Dear Editor and Mr. Miller

On August the 13th I read a letter written to the Hub by Larry Miller, MP. He expressed that he was "truly shocked and appalled" by the recent decision of Victoria City Council to remove a thirty-five year-old statue of John A Macdonald from the front steps of City Hall and relocating it to a local museum where it can be better contextualized.

I have the great privilege of splitting my time between Mr. Miller's riding - my home - and the City of Victoria - where I study and work. And I was not in the slightest bit shocked, neither was I appalled by this decision. Because I understand the context in which it was made.
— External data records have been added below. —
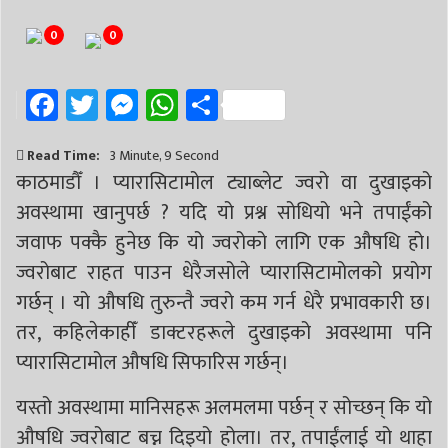
# निर्वाचन
# पाल्पा
# प्रतिनिधि सभा
0
0
Facebook
Twitter
Messenger
WhatsApp
Share
Read Time:
3 Minute, 9 Second
काठमाडौँ । प्यारासिटामोल ट्याब्लेट ज्वरो वा दुखाइको
अवस्थामा खानुपर्छ ? यदि यो प्रश्न सोधियो भने तपाईंको
जवाफ पक्कै हुनेछ कि यो ज्वरोको लागि एक औषधि हो।
ज्वरोबाट राहत पाउन धेरैजसोले प्यारासिटामोलको प्रयोग
गर्छन् । यो औषधि तुरुन्तै ज्वरो कम गर्न धेरै प्रभावकारी छ।
तर, कहिलेकाहीँ डाक्टरहरूले दुखाइको अवस्थामा पनि
प्यारासिटामोल औषधि सिफारिस गर्छन्।
यस्तो अवस्थामा मानिसहरू अलमलमा पर्छन् र सोच्छन् कि यो
औषधि ज्वरोबाट बच्न दिइयो होला। तर, तपाईंलाई यो थाहा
Perhaps it is simply a matter of distance making contextual information harder to access, but Mr. Miller's letter makes it seem that this decision was taken on a whim. The facts are something much different, however.

Council's decision to remove the statue came as the result of a year-long consultation process with the local Songhees and Esquimalt First Nations. Indeed, the request for the removal of the statue emerged as part of a long-standing dialogue between these parties about actions towards reconciliation that are within the City's jurisdiction.

The reason for the removal is quite clear: all residents of Victoria - both Indigenous and not - have to visit City Hall on occasion. Since the early 1980s this has meant that Indigenous people have had to pass a statue that offered no explanation as to why it was celebrating a man who, to them, stands primarily as the architect of a system of genocide that killed thousands of Indigenous children, that shattered families, devastated cultures, and the effects of which are still felt to this day. Mr. Miller's own government was forced by a class-action lawsuit to acknowledge these truths on the floor of the House in 2008.

In addition to this, there is also the passing grotesquery that City Hall is located on the edge of Victoria's historic Chinatown. The statue of Macdonald has, for thirty-five years now, been glowering over a community built by people who were brought to Canada to build the Pacific Railway in near-slave conditions, but whom Macdonald himself said were a threat to the "Aryan character" of the whites-only Canada that he envisioned.

Mr. Miller's letter implies that removal of this statue may cause us to "to ignore and eliminate" the historical legacy of Macdonald. A comment that bears two responses.

First, both as a resident of Victoria and as a teacher, I can say with absolute clarity that the educational value of this particular statue - but likely of public statues more generally - is quite minimal. If it exists at all.

Not once in my own education, nor in the education of my students, can I recall any memories of us gathering around the feet of a cold bronze humanoid to be given substantive history lessons. Such lesson are contained in books, in films, museums (such as the one where Macdonald will be moved to), or in oral story-telling traditions. Macdonald will remain firmly emplaced in all those locations. Statues are meant to celebrate and commemorate. They teach very little.

My second comment is that - ironically, given his apparent concern for the matter - Mr. Miller's own grasp of the history surrounding Macdonald is somewhat tenuous. For instance, he makes no effort to cover in any detail either the bloody history of residential schools or Chinese labourers. Yet he suggests, rather boldly, that Macdonald built this country.

In the city of Victoria, as in Bruce-Grey, workers built this country. And those workers were Chinese, Indigenous, black, white, male, female, and members of the Queer community. Macdonald made himself comfortable and rich from their exploited labour. He built nothing concrete.

'But,' I can imagine Mr. Miller saying, 'Macdonald did provide the vision for the country.' 'Macdonald built the idea of Canada,' Mr. Miller might argue.

There again, a grasp of actual history is instructive. The Canada that Macdonald tried to build bears little resemblance to the one we see today.

First of all, clearly and thankfully, the Canada we live in today is not a white ethno-state, as Macdonald had indicated was his intention. To Mr. Miller's point that Macdonald had first proposed the vote for Indigenous peoples, this was a deliberately assimilationist policy that would have required the giving up of Indian status in order to vote. It was meant to make Indigenous communities disappear. Moreover, even his few sparse statements about extending the vote to women largely came during the Northwest Uprisings. Macdonald thought that giving the vote to white women would ensure electoral support for his campaign to subjugate the M├ętis.

There is still much further proof that his legacy has already been rejected. For instance, Macdonald's Canada was to be ruled almost exclusively from Ottawa. He imagined the provinces as having little more than municipal powers. Only through court rulings against Macdonald's vision have we arrived at a situation where the provinces are seen to have legitimate independence. This is something I'm sure Mr. Miller appreciates, given his own apprehensions about the present federal government.

Mr. Miller concludes his letter by writing that "progress is often times not a sprint, but a marathon." I've heard a similar sentiment put as: 'if you want to go fast, go alone; if you want to go far, go together.'

As a proud resident of both Bruce-Grey and Victoria, I cannot think of a better way to go far than what Victoria City Council has shown in its year-long dialogue with the local First Nations. A dialogue that has beautified this city by removing a statue that venerated a man whose vision and continued legacy would have seen the deliberate exclusion and injury of many of the neighbours and friends that make this place what it is today.

They are the people worth building statues to.